Attività proposte:
A. Secondo il brano sulla sentenza della Cassazione, in quale data la Corte di Appello dell'Aquila ha confermato la decisione di primo grado?
B. Scriva il seguito del brano sulla sentenza della Cassazione relativa alla caduta nella stiva, riprendendo dopo l'ultima frase riportata.

Brano proposto:
-.-.-

Cassazione penale sez. IV, 10 aprile 2012, n. 21204
La sentenza si segnala in particolare per i seguenti enunciati:
(OMISSIS) … si osserva che la sentenza impugnata ha affermato in modo assolutamente apodittico che "la discesa nella stiva di una nave attraverso un'apposita scala a pioli fissata al muro non era attività che comportasse il rischio di caduta dall'alto". Tanto premesso si rileva che il D. Lgs. n. 626 del 1994, art. 4 stabilisce che il datore di lavoro valuta tutti i rischi per la sicurezza e la salute dei lavoratori e a tale fine elabora il Documento programmatico della Sicurezza, (OMISSIS) … Tanto premesso, la sentenza impugnata non ha considerato se in quelle condizioni di tempo e di luogo il datore di lavoro avesse valutato i rischi che tale attività comportava per il lavoratore. La norma di cui sopra infatti fa carico al datore di lavoro di provvedere in maniera sistematica alla catalogazione in funzione di prevenzione dei rischi connessi all'organizzazione del lavoro nell'impresa.
(OMISSIS) RITENUTO IN FATTO
Con sentenza del 5 maggio 2008 il Tribunale di Pescara in composizione monocratica assolveva S.B. e A. C. dal reato di omicidio colposo commesso con violazione delle norme sulla sicurezza del lavoro in danno di D.L.A. e dalla contravvenzione di cui al D.Lgs. n. 626 del 1994, art. 4 e art. 5, lett. f), comma 2, lett. b), quanto al primo perchè il fatto non costituisce reato, quanto al secondo perchè il fatto non sussiste.
Ai due imputati era stato contestato il reato di cui all'art. 589 cod. pen. aggravato dalla violazione della normativa antinfortunistica perchè, nella loro qualità di soci accomandatari dell'"Impresa portuale (OMISSIS)", in data 11.03.2003, cagionavano la morte di D.L.A., lavoratore dipendente con qualifica di gruista, il quale, impegnato in operazioni preliminari di scarico di rotoli di lamiere in acciaio e di perlustrazioni dei luoghi nella stiva della M/N (OMISSIS), stiva all'interno della quale si accedeva per mezzo di una scala fissa con pioli di ferro, alta circa m.5,35, formata da due tronconi in ferro sfalsati, con un piano intermedio posto a circa tre metri da terra, scendendo le scale senza indossare il casco e senza avvalersi di una cintura di sicurezza, cadeva all'interno della stiva e, a seguito del trauma cranico riportato, moriva.
Avverso la decisione del Tribunale hanno proposto appello sia il Procuratore della Repubblica presso Tribunale di Pescara, sia le parti civili costituite.
La Corte di Appello dell'Aquila in data 28.01.2011, confermava la sentenza emessa nel giudizio di primo grado.

-.-.-

Un blocco di dati:
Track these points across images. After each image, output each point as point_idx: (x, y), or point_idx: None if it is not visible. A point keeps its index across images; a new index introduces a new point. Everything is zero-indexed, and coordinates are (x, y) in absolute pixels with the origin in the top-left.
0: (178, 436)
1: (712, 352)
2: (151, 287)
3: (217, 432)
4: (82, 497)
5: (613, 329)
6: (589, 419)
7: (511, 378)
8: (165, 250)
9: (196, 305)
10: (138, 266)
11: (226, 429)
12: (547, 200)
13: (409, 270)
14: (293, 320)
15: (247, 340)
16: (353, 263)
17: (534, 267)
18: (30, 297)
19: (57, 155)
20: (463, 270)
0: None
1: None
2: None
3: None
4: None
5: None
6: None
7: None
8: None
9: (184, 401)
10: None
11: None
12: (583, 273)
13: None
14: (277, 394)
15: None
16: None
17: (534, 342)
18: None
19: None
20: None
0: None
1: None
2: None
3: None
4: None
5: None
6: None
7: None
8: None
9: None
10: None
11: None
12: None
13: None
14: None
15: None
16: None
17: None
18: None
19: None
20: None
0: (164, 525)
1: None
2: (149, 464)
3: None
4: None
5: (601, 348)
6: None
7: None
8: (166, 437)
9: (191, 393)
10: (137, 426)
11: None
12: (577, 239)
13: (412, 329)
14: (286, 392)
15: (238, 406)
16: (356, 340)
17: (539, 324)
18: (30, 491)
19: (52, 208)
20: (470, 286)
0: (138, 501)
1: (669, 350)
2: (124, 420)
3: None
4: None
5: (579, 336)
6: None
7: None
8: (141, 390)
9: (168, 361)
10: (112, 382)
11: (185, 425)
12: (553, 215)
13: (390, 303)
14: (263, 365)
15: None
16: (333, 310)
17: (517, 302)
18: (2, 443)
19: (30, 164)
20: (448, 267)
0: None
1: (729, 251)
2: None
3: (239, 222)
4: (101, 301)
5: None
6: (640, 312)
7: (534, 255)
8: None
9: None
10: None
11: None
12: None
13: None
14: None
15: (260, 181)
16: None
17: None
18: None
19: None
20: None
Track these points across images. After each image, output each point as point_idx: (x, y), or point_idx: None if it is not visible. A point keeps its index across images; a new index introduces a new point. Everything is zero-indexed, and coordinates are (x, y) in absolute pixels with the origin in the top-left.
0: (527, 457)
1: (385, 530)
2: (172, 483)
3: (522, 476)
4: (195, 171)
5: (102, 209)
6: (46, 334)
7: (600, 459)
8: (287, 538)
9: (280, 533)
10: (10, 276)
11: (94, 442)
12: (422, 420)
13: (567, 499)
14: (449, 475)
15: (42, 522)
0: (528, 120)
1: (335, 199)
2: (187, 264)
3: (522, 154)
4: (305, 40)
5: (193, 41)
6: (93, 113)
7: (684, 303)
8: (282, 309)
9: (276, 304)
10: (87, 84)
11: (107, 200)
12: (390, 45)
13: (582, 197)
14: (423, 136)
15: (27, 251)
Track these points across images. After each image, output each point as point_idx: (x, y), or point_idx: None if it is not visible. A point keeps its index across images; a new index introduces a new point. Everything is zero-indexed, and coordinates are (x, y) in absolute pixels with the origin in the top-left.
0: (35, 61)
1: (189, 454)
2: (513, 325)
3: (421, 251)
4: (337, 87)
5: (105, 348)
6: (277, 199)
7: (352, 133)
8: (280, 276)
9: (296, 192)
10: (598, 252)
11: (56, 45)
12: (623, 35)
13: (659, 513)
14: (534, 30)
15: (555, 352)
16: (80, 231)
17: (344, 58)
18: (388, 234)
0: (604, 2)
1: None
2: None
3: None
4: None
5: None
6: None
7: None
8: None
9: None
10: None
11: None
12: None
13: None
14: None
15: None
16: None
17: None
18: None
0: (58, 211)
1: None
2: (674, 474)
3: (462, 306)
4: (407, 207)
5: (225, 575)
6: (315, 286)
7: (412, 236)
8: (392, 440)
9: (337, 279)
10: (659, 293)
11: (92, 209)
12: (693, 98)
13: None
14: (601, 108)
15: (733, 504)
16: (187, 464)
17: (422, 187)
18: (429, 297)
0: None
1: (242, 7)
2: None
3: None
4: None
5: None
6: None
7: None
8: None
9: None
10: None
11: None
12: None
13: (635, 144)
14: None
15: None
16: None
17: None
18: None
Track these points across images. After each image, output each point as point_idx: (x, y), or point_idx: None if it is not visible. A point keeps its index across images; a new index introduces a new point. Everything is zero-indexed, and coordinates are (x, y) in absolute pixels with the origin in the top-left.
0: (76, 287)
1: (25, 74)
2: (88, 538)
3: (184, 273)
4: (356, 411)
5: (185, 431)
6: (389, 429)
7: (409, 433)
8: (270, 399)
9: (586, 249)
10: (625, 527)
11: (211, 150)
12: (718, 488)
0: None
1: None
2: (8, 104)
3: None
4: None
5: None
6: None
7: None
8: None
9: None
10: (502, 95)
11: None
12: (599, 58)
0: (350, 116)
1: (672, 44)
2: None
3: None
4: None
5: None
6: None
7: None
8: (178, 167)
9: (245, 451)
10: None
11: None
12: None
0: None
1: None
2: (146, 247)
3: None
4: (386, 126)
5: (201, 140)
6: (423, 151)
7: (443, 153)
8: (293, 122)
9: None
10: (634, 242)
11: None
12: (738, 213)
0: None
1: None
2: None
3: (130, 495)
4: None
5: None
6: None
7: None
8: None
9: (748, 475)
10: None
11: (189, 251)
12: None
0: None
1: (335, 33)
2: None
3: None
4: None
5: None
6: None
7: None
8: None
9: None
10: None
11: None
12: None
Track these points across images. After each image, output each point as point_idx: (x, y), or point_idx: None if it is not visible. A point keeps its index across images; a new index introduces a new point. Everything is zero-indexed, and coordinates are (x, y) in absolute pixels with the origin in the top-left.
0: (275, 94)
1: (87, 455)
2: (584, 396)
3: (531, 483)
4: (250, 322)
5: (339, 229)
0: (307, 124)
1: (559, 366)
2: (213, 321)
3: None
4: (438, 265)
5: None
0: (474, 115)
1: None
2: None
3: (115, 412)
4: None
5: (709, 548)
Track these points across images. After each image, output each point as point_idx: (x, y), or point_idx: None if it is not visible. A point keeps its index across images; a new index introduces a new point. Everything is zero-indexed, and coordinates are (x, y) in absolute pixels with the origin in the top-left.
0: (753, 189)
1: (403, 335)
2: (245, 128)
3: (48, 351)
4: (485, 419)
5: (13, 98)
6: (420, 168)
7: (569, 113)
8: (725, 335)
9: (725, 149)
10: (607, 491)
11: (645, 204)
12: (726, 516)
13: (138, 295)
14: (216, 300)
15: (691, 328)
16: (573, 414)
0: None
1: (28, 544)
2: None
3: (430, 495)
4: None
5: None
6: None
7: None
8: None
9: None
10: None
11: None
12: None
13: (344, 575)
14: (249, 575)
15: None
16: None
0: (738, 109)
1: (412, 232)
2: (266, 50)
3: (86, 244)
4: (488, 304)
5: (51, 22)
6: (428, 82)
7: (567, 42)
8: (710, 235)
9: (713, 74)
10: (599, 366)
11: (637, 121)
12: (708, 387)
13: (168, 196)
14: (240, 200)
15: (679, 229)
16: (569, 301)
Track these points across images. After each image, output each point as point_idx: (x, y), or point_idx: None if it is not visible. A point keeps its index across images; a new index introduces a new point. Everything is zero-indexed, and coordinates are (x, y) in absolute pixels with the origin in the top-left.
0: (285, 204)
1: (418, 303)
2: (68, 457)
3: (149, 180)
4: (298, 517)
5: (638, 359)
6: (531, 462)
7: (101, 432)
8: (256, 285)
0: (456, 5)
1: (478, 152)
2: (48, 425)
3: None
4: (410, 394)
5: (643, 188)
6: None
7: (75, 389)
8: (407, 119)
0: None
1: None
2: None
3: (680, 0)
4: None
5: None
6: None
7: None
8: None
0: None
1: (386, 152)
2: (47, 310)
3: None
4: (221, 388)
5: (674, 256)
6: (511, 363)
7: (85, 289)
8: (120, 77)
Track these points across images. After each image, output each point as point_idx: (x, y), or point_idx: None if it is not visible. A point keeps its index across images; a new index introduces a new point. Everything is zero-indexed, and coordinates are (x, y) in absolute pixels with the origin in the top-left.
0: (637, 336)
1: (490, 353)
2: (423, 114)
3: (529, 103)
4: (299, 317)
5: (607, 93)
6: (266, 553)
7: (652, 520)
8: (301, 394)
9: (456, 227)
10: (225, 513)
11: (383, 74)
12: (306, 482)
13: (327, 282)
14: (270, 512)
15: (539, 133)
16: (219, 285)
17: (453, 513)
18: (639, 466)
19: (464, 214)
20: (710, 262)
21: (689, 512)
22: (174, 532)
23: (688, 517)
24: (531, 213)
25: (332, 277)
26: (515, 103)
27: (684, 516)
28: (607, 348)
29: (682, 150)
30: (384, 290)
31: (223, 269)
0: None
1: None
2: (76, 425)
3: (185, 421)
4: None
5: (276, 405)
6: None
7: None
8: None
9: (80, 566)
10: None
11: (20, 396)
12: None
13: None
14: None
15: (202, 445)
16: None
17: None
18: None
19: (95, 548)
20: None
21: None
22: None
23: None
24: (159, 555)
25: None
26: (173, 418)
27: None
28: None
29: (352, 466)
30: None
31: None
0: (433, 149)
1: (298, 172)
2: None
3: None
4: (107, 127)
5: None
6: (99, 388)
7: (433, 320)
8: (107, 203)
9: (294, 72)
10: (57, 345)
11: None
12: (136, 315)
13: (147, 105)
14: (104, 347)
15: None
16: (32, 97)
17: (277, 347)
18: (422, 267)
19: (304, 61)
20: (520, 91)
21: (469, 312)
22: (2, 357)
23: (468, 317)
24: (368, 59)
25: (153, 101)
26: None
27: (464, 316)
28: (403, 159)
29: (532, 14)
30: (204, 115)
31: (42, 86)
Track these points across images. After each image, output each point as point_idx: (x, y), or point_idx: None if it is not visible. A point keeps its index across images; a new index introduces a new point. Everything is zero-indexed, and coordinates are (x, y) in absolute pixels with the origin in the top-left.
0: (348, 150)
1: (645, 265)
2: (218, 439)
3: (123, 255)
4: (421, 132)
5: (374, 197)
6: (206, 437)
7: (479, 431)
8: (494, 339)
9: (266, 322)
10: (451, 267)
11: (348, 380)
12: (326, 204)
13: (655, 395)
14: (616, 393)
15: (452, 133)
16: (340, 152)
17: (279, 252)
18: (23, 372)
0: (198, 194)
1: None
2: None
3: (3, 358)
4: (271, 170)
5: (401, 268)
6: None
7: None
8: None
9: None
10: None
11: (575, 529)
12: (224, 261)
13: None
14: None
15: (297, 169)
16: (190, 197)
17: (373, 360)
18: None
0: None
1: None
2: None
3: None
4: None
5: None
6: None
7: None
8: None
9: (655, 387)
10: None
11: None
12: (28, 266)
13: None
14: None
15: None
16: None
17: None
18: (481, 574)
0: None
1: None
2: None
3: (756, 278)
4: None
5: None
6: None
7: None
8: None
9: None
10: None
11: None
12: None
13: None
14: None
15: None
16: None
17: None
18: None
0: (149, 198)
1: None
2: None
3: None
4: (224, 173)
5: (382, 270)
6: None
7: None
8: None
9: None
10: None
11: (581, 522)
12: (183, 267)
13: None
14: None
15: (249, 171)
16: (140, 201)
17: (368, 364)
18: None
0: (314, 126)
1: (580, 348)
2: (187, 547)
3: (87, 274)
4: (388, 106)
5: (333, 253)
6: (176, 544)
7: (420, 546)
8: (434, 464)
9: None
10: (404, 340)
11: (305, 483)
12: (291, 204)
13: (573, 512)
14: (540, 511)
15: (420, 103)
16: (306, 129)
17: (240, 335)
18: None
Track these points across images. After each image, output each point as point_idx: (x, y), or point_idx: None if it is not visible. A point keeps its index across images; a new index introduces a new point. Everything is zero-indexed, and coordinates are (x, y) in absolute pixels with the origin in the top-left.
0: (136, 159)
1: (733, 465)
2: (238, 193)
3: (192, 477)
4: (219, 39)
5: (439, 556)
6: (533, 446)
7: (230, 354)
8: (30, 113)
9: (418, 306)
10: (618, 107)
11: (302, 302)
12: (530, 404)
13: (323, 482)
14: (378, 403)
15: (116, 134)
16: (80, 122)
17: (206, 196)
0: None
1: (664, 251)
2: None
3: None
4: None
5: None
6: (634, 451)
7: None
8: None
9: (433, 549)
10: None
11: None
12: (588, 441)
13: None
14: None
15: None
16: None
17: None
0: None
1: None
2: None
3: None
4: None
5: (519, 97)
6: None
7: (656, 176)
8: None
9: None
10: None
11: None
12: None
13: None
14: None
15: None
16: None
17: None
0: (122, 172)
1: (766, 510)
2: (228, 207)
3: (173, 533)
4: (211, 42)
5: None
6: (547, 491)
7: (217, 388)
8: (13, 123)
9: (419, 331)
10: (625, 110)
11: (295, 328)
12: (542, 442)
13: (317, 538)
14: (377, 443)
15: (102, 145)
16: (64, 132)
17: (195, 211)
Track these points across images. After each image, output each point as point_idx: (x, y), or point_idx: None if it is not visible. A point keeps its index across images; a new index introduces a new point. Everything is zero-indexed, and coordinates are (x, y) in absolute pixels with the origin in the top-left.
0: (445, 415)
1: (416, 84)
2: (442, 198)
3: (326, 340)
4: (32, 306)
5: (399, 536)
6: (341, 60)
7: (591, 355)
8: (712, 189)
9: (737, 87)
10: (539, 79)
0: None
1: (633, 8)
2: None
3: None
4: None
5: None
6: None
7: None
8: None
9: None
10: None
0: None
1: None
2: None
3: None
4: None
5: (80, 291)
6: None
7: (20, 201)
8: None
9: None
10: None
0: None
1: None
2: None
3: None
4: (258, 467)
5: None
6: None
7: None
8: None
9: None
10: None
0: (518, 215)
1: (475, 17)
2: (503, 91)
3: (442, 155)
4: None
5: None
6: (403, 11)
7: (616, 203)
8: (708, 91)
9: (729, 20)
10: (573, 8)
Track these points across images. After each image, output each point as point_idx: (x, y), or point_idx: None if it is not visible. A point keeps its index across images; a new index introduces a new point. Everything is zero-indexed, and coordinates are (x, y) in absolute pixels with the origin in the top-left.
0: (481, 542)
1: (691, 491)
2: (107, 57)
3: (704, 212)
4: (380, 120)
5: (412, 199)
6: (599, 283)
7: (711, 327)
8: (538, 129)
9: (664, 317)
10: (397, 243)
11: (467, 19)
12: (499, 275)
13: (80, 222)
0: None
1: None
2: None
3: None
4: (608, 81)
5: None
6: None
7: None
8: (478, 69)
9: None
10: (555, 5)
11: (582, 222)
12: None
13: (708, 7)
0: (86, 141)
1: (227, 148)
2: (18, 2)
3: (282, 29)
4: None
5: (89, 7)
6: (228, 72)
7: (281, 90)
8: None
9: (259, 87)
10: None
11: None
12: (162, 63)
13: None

-.-.-

Risultati:
A. Il 28 gennaio 2011.

B.
La Corte territoriale non ha ravvisato profili di colpa a carico dei due imputati, con riferimento in particolare al fatto di non aver preteso da parte dei lavoratori e, quindi, anche del D.L., l'uso dei mezzi di protezione personale, e cioè del casco e della cintura di sicurezza, allorquando scendevano nella stiva nelle condizioni delineate nel capo di imputazione. In particolare la sentenza impugnata osservava, quanto al casco di protezione, che il casco era in dotazione al D.L. ma egli non l'aveva indossato e che, comunque, per la discesa nella stiva, nessun obbligo vi era per gli operai di indossare un copricapo finalizzato a riparare dalla caduta di oggetti dall'alto. Quanto poi alla questione relativa alle cinture di sicurezza la Corte territoriale ha osservato che anche all'epoca del fatto, prima cioè dell'entrata in vigore del D. Lgs. n. 81 del 2008, gli imputati avrebbero dovuto valutare quali fossero i mezzi di protezione necessari per il tipo di attività svolta, tenendo presente che ai sensi del D.P.R. n. 547 del 1955, art. 386 i lavoratori che erano esposti a pericolo di caduta dall'alto dovevano essere provvisti di apposita cintura di sicurezza. Nella fattispecie che ci occupa peraltro gli amministratori dell'azienda avevano avuto ben presente che nel tipo di attività svolta potessero verificarsi delle situazioni nelle quali era necessario l'uso di imbracature, tanto che ne avevano previsto l'acquisto e ne avevano messo alcune a disposizione dei lavoratori.
Peraltro la Corte territoriale aveva ritenuto che la discesa nella stiva di una nave attraverso un'apposita scala a pioli non era attività che comportasse il rischio di caduta dall'alto, con ciò affidandosi al giudizio degli autori dei sopralluoghi ed anche dell'ispettore del lavoro, i quali non avevano avvertito la sensazione di pericolosità della manovra, dal momento che erano scesi nella stiva senza utilizzare alcuna imbracatura.
Avverso la predetta sentenza le parti civili costituite D.L. E. e D.A., a mezzo del loro difensore, proponevano ricorso per Cassazione chiedendone l'annullamento per quanto riguarda gli aspetti civilistici della stessa e, nell'ipotesi in cui il Procuratore Generale abbia proposto ricorso in cassazione, anche per quanto riguarda la responsabilità penale dell'imputato, per i seguenti motivi: mancanza, contraddittorietà, manifesta illogicità, irrazionalità della motivazione anche in ordine alla valutazione delle dichiarazioni testimoniali oltre che travisamento delle prove (art. 606 c.p.p., comma 1, lett. b), c), d) ed e)).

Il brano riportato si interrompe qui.